The city started the adulticiding campaign on Wednesday, beginning with two trucks that sprayed different parts of the city from 8 p.m. to midnight, according to a press release from Fort Collins.

The end result of the spraying is not currently known, according to Tom Vosburg, the assistant city manager of Fort Collins.

“The effectiveness of mosquito spraying to control epidemics has been questioned in the past,” Vosburg said, “there is still a whole lot of data (that is not being analyzed)”.

However, according to Vosburg, the city is running out of options attempting to control the West Nile Virus epidemic and spraying is a last option.

Vosburg said, “There aren’t any tools left in the tool box. If spraying might work and save one human life you have to ask, ‘is it worth it?'”

Fort Collins City Council member for District 6 David Roy also believes that public health is the most important issue but feels differently about the city’s decision to spray.

“We need to be aware of the health and safety of the people of Fort Collins,” Roy said.

However, Roy is not sure if spraying is the answer to the epidemic hitting Fort Collins.

“I believe that spraying is going to satisfy the human capacity for a feeling of control,” Roy said.

According to Roy, the adulticide, or mosquito spray, is a non-discriminatory poison that kills all insects in its path.

“(The spray) is certainly extremely toxic to fish and bees and other insects,” Roy said. “It hasn’t been studied since 1984, so there just isn’t much known about it.”

Colorado Mosquito Control Inc. and Soper Pest Control are the two companies that have been contracted out by the city to administer the spray.
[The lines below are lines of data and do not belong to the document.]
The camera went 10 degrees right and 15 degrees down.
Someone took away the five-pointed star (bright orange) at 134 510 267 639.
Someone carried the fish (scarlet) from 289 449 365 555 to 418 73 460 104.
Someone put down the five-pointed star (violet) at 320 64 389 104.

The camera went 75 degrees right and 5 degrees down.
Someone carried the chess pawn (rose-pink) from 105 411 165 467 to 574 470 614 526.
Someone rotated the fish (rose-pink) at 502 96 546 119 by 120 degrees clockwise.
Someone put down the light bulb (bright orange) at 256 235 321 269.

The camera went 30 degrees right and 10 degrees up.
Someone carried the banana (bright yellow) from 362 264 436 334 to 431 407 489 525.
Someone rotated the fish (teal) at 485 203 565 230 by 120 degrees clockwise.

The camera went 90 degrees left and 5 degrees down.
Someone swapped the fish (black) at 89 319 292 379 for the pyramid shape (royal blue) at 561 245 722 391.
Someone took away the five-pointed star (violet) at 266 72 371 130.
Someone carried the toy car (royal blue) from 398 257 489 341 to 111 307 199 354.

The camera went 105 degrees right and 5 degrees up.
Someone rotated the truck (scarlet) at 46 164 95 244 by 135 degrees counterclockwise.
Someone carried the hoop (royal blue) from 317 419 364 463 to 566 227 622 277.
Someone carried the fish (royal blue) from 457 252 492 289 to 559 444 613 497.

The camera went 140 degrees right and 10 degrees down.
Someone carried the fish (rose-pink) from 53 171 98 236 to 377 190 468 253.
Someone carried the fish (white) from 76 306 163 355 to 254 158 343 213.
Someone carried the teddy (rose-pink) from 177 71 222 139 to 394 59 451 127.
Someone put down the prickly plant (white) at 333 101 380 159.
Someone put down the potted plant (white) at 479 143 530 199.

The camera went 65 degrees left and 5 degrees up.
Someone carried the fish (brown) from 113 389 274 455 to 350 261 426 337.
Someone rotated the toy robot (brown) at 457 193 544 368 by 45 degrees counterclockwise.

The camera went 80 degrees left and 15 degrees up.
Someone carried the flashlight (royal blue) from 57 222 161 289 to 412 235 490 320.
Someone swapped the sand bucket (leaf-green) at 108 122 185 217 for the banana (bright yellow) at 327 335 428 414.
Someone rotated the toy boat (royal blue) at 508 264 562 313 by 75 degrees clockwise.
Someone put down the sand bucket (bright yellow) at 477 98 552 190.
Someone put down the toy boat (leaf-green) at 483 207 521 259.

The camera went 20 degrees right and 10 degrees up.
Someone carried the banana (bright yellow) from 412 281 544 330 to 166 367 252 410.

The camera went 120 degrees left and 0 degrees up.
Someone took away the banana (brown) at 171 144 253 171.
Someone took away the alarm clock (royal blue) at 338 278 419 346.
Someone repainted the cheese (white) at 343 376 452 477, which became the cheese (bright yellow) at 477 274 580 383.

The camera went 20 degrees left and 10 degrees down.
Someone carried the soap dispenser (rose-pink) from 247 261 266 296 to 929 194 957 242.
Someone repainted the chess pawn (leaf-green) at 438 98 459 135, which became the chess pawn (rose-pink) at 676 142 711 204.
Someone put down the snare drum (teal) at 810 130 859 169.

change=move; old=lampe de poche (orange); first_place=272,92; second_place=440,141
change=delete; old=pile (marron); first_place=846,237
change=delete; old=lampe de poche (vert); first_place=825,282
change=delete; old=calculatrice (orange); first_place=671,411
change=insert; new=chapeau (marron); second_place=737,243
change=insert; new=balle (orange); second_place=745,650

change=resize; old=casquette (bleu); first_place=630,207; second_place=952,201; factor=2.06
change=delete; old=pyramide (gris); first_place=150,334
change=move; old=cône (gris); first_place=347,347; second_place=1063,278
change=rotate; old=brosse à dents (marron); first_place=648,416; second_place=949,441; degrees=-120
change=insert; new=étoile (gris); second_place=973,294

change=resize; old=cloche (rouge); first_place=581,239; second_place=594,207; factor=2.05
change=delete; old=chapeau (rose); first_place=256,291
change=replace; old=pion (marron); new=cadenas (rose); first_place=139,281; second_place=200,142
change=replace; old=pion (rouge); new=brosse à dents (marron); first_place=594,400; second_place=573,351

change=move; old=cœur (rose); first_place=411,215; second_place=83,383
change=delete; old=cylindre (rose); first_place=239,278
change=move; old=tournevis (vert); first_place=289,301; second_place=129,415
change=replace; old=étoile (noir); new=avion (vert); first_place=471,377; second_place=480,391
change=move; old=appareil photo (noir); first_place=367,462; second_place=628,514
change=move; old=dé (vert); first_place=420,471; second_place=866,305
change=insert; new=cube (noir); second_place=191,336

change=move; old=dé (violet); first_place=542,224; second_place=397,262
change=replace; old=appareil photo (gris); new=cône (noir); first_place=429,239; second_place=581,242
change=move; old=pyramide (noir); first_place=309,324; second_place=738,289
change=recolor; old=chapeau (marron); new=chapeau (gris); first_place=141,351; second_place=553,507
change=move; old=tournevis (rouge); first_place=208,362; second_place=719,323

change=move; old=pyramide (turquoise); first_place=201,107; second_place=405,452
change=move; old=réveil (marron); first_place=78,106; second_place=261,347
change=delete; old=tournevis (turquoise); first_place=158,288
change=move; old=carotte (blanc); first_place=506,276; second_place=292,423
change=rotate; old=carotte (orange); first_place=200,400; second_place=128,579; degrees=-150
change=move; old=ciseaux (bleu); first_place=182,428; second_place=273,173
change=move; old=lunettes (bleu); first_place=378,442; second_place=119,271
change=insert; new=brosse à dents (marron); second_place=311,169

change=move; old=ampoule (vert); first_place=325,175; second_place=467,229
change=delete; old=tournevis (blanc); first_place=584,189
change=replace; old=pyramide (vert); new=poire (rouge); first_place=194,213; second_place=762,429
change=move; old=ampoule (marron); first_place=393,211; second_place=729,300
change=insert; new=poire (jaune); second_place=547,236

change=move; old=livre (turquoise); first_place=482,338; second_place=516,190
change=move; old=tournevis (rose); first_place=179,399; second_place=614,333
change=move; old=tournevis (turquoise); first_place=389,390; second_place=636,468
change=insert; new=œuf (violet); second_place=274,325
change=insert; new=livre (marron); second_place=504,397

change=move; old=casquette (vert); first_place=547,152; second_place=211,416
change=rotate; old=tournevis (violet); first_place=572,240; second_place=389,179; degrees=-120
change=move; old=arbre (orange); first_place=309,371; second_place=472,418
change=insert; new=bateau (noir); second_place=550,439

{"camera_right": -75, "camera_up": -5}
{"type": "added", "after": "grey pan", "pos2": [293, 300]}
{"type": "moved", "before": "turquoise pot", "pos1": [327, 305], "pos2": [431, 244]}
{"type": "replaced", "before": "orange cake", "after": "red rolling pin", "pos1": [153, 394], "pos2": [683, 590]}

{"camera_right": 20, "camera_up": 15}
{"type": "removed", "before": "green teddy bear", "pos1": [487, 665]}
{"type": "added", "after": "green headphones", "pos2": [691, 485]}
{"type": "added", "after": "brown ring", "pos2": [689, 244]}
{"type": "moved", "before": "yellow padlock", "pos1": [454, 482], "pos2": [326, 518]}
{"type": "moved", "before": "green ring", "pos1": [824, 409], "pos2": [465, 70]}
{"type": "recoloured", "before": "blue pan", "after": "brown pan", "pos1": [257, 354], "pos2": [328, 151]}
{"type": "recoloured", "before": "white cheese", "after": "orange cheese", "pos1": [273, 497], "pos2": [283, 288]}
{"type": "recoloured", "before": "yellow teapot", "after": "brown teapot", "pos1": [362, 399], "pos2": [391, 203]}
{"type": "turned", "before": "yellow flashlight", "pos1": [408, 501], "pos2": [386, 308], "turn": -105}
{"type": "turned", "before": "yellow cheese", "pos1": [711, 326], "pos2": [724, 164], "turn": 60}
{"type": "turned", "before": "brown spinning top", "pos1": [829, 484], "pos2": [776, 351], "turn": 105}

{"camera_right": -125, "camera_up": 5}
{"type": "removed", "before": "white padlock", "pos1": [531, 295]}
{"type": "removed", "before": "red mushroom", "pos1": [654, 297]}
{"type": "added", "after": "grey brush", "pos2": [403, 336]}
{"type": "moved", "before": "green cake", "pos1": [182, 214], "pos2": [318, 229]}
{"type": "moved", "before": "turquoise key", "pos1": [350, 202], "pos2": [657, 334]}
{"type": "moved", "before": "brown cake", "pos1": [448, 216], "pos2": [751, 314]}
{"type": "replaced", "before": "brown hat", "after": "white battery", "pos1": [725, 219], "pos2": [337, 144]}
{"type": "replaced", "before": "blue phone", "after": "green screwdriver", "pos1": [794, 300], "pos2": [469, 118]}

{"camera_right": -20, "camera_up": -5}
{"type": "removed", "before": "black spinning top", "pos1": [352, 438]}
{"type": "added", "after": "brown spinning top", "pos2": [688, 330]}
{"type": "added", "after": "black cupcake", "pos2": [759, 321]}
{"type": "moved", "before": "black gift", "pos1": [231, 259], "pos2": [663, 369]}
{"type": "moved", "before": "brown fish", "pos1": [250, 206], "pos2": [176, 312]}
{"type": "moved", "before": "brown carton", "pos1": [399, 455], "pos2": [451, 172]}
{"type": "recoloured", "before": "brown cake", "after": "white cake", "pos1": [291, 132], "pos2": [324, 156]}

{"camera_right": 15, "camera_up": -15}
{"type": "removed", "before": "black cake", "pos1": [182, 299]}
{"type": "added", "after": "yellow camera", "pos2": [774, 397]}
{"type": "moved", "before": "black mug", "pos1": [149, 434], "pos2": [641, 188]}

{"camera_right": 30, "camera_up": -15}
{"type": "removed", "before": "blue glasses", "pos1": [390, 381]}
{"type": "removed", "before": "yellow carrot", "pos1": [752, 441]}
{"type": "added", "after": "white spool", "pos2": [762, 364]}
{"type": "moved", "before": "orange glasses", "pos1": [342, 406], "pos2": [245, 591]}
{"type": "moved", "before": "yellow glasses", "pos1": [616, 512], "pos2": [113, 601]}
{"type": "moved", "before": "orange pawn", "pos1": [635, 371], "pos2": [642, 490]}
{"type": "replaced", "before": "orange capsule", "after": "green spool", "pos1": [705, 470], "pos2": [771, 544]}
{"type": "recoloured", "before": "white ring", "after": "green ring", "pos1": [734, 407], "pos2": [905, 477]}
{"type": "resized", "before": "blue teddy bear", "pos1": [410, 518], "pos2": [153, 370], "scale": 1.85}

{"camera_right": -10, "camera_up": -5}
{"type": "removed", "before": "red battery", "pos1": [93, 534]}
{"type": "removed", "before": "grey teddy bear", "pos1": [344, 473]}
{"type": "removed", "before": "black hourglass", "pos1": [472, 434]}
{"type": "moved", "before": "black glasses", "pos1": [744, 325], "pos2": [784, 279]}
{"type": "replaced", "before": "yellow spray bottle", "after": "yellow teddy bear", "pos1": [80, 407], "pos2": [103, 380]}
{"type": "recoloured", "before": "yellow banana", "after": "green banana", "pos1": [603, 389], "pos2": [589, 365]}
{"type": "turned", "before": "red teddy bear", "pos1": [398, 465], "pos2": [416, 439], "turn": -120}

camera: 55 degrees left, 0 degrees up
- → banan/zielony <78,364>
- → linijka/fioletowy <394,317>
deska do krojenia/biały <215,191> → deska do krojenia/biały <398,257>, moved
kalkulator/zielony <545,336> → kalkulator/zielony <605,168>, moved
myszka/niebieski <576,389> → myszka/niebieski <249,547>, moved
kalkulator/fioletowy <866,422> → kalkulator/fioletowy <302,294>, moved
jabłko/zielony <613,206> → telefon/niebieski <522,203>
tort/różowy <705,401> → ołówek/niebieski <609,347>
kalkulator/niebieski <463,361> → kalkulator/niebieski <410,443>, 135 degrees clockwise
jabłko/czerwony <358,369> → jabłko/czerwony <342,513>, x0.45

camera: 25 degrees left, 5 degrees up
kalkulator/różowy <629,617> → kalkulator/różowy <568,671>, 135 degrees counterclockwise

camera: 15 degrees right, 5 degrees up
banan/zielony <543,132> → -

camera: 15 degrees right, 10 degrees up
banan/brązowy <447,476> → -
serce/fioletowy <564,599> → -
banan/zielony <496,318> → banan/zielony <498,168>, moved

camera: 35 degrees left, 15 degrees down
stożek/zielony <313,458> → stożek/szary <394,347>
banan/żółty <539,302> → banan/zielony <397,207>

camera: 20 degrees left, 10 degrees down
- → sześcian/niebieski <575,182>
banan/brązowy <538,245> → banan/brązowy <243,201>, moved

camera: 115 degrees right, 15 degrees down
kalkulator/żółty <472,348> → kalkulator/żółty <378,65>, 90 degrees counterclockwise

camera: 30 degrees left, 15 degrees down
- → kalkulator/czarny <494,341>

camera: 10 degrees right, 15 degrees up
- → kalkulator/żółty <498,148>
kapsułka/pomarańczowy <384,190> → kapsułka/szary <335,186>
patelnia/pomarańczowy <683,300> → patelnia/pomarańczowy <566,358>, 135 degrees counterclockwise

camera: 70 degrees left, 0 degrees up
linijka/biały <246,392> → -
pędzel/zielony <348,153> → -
Mike Doyle, the northern Colorado program manager for Colorado Mosquito Control Inc., says the company has been operating in the region for many years.

“We have been running a program in Loveland for 15 years, and have been asked to help out with the problem in Fort Collins this summer,” Doyle said.

Doyle believes that spraying is affective in the fight against the mosquito problem, and can be seen in the number of mosquito’s they kill every day and throughout the season.

“It definitely makes a difference in the short-term. In Loveland we kill 700,000 mosquitoes in the water every day,” said Doyle adding, “so far this year we have killed 1.2 billion mosquitoes.”

CSU also contracted Colorado Mosquito Control Inc. and Doyle to conduct the two sprays that took place on campus last Monday and last Friday.

“(The spraying on campus) is a last resort and is done in conjunction with our other methods of mosquito control,” said Earlie Thomas, the director of environmental health services at CSU.

CSU has been taking many measures to try and curb the mosquito epidemic, which incorporate different types of control strategies.

“The Lagoon has been drained and we have also been larvaciding (since May) and using live traps,” Thomas said. “We have mosquito eating fish in the ponds and we are spraying as a last resort.”

Thomas admits that there could be some adverse health effects from the spray that was distributed around campus.

“If someone walked through the fog the spray droplets are so small they could cause an asthmatic or allergic reaction in some people,” Thomas said.

According to Thomas, proper precautions were taken at the times of the sprays on campus by having a lead truck ahead of the spray truck to radio any possible people who could have come in contact with the spray.

One aspect of the spraying that CSU is looking at is the possible positive affects the spray is having.

By setting up live traps and control groups across campus the university plans on studying the different measurements taken and possibly determine if CSU will spray next year if similar epidemics occur, Thomas said.